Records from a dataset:
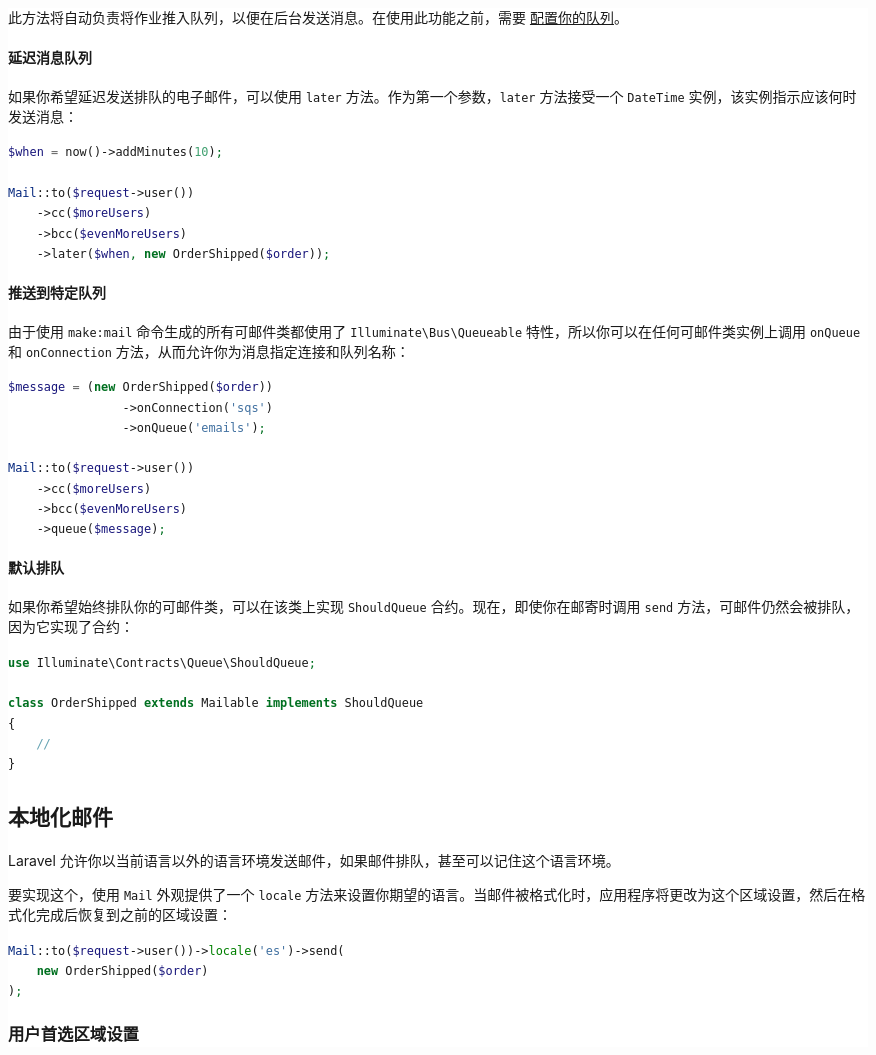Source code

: 此方法将自动负责将作业推入队列，以便在后台发送消息。在使用此功能之前，需要 [配置你的队列](https://laravel.com/docs/5.8/queues)。

#### 延迟消息队列

如果你希望延迟发送排队的电子邮件，可以使用 `later` 方法。作为第一个参数，`later` 方法接受一个 `DateTime` 实例，该实例指示应该何时发送消息：

```php
$when = now()->addMinutes(10);

Mail::to($request->user())
    ->cc($moreUsers)
    ->bcc($evenMoreUsers)
    ->later($when, new OrderShipped($order));
```

#### 推送到特定队列

由于使用 `make:mail` 命令生成的所有可邮件类都使用了 `Illuminate\Bus\Queueable` 特性，所以你可以在任何可邮件类实例上调用 `onQueue` 和 `onConnection` 方法，从而允许你为消息指定连接和队列名称：

```php
$message = (new OrderShipped($order))
                ->onConnection('sqs')
                ->onQueue('emails');

Mail::to($request->user())
    ->cc($moreUsers)
    ->bcc($evenMoreUsers)
    ->queue($message);
```

#### 默认排队

如果你希望始终排队你的可邮件类，可以在该类上实现 `ShouldQueue` 合约。现在，即使你在邮寄时调用 `send` 方法，可邮件仍然会被排队，因为它实现了合约：

```php
use Illuminate\Contracts\Queue\ShouldQueue;

class OrderShipped extends Mailable implements ShouldQueue
{
    //
}
```

## 本地化邮件

Laravel 允许你以当前语言以外的语言环境发送邮件，如果邮件排队，甚至可以记住这个语言环境。

要实现这个，使用 `Mail` 外观提供了一个 `locale` 方法来设置你期望的语言。当邮件被格式化时，应用程序将更改为这个区域设置，然后在格式化完成后恢复到之前的区域设置：

```php
Mail::to($request->user())->locale('es')->send(
    new OrderShipped($order)
);
```

### 用户首选区域设置
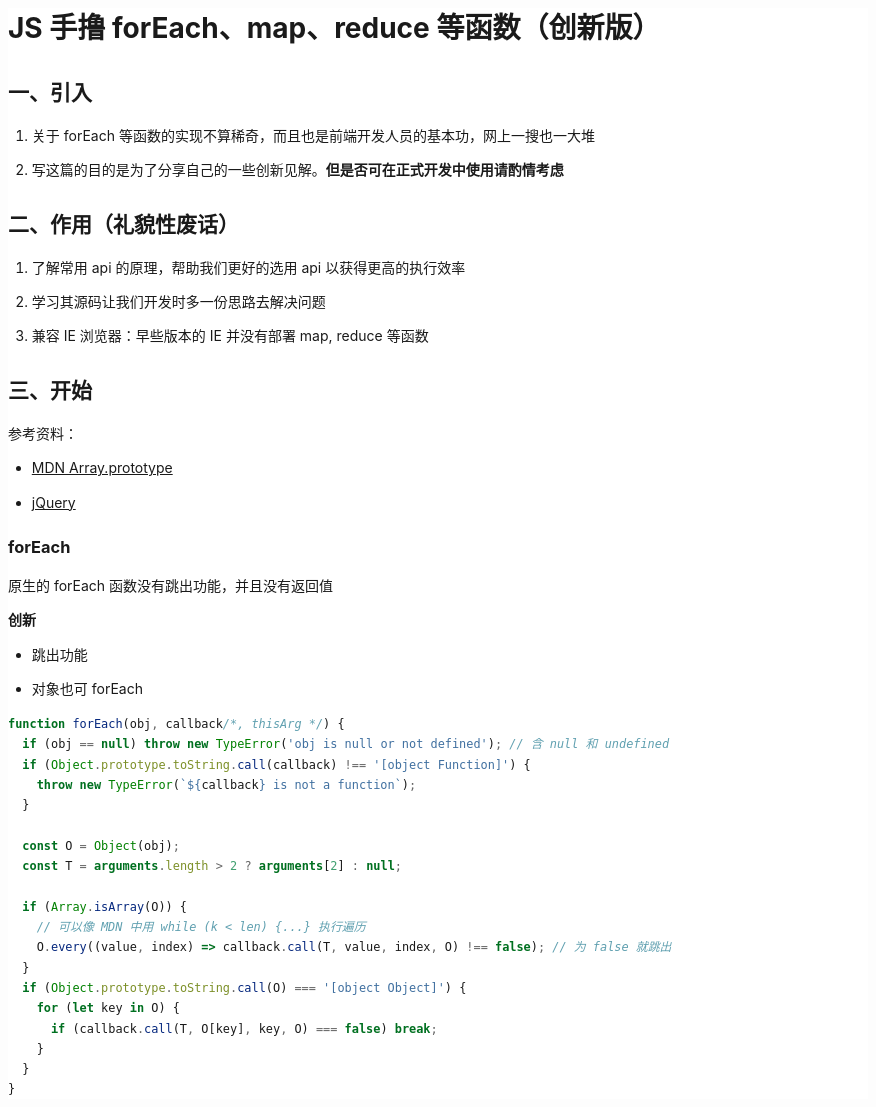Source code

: # JS 手撸 forEach、map、reduce 等函数（创新版）

## 一、引入

1. 关于 forEach 等函数的实现不算稀奇，而且也是前端开发人员的基本功，网上一搜也一大堆

2. 写这篇的目的是为了分享自己的一些创新见解。**但是否可在正式开发中使用请酌情考虑**

## 二、作用（礼貌性废话）

1. 了解常用 api 的原理，帮助我们更好的选用 api 以获得更高的执行效率

2. 学习其源码让我们开发时多一份思路去解决问题

3. 兼容 IE 浏览器：早些版本的 IE 并没有部署 map, reduce 等函数

## 三、开始

参考资料：

- [MDN Array.prototype](https://developer.mozilla.org/zh-CN/search?q=Array.prototype)

- [jQuery](https://github.com/jquery/jquery)

### forEach

原生的 forEach 函数没有跳出功能，并且没有返回值

**创新**

- 跳出功能

- 对象也可 forEach

```js
function forEach(obj, callback/*, thisArg */) {
  if (obj == null) throw new TypeError('obj is null or not defined'); // 含 null 和 undefined
  if (Object.prototype.toString.call(callback) !== '[object Function]') {
    throw new TypeError(`${callback} is not a function`);
  }

  const O = Object(obj);
  const T = arguments.length > 2 ? arguments[2] : null;

  if (Array.isArray(O)) {
    // 可以像 MDN 中用 while (k < len) {...} 执行遍历
    O.every((value, index) => callback.call(T, value, index, O) !== false); // 为 false 就跳出
  }
  if (Object.prototype.toString.call(O) === '[object Object]') {
    for (let key in O) {
      if (callback.call(T, O[key], key, O) === false) break;
    }
  }
}
```

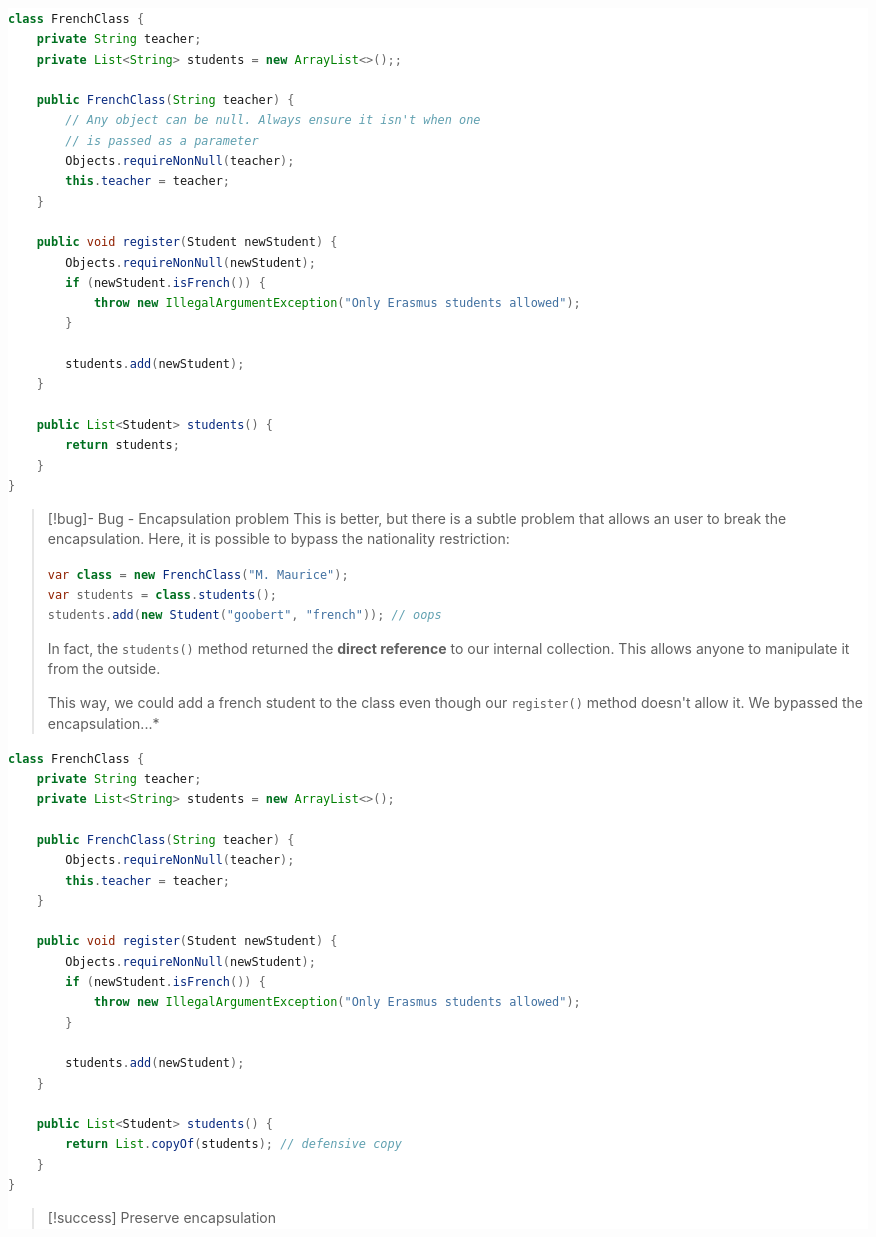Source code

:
 ```java
class FrenchClass {
	private String teacher;
	private List<String> students = new ArrayList<>();;
	
	public FrenchClass(String teacher) {
		// Any object can be null. Always ensure it isn't when one
		// is passed as a parameter
		Objects.requireNonNull(teacher);
		this.teacher = teacher;
	}

	public void register(Student newStudent) {
		Objects.requireNonNull(newStudent);
		if (newStudent.isFrench()) {
			throw new IllegalArgumentException("Only Erasmus students allowed");
		}
		
		students.add(newStudent);
	}

	public List<Student> students() {
		return students;
	}
}
```
> [!bug]- Bug - Encapsulation problem
> This is better, but there is a subtle problem that allows an user to break the encapsulation.
> Here, it is possible to bypass the nationality restriction:
> ```java
> var class = new FrenchClass("M. Maurice");
> var students = class.students();
> students.add(new Student("goobert", "french")); // oops
> ```
> In fact, the `students()` method returned the **direct reference** to our internal collection. This allows anyone to manipulate it from the outside.
> 
> This way, we could add a french student to the class even though our `register()` method doesn't allow it. We bypassed the encapsulation...*

```java
class FrenchClass {
	private String teacher;
	private List<String> students = new ArrayList<>();
	
	public FrenchClass(String teacher) {
		Objects.requireNonNull(teacher);
		this.teacher = teacher;
	}

	public void register(Student newStudent) {
		Objects.requireNonNull(newStudent);
		if (newStudent.isFrench()) {
			throw new IllegalArgumentException("Only Erasmus students allowed");
		}
		
		students.add(newStudent);
	}

	public List<Student> students() {
		return List.copyOf(students); // defensive copy
	}
}
```
> [!success] Preserve encapsulation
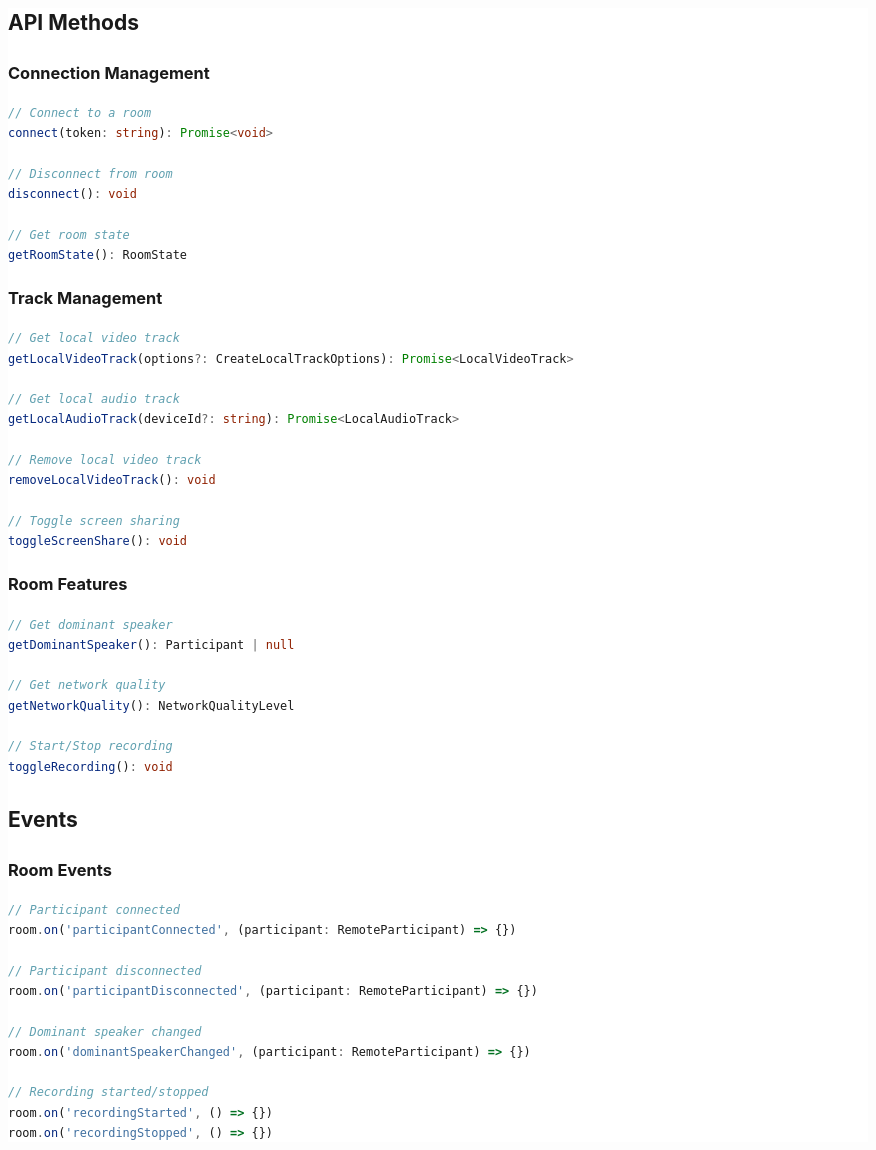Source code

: ## API Methods

### Connection Management

```typescript
// Connect to a room
connect(token: string): Promise<void>

// Disconnect from room
disconnect(): void

// Get room state
getRoomState(): RoomState
```

### Track Management

```typescript
// Get local video track
getLocalVideoTrack(options?: CreateLocalTrackOptions): Promise<LocalVideoTrack>

// Get local audio track
getLocalAudioTrack(deviceId?: string): Promise<LocalAudioTrack>

// Remove local video track
removeLocalVideoTrack(): void

// Toggle screen sharing
toggleScreenShare(): void
```

### Room Features

```typescript
// Get dominant speaker
getDominantSpeaker(): Participant | null

// Get network quality
getNetworkQuality(): NetworkQualityLevel

// Start/Stop recording
toggleRecording(): void
```

## Events

### Room Events

```typescript
// Participant connected
room.on('participantConnected', (participant: RemoteParticipant) => {})

// Participant disconnected
room.on('participantDisconnected', (participant: RemoteParticipant) => {})

// Dominant speaker changed
room.on('dominantSpeakerChanged', (participant: RemoteParticipant) => {})

// Recording started/stopped
room.on('recordingStarted', () => {})
room.on('recordingStopped', () => {})
```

(WHAT THE TASK ASKS) Copy out every line above where "Illuminate" is present.

(EXERCISE OUTPUT)
由于使用 `make:mail` 命令生成的所有可邮件类都使用了 `Illuminate\Bus\Queueable` 特性，所以你可以在任何可邮件类实例上调用 `onQueue` 和 `onConnection` 方法，从而允许你为消息指定连接和队列名称：
use Illuminate\Contracts\Queue\ShouldQueue;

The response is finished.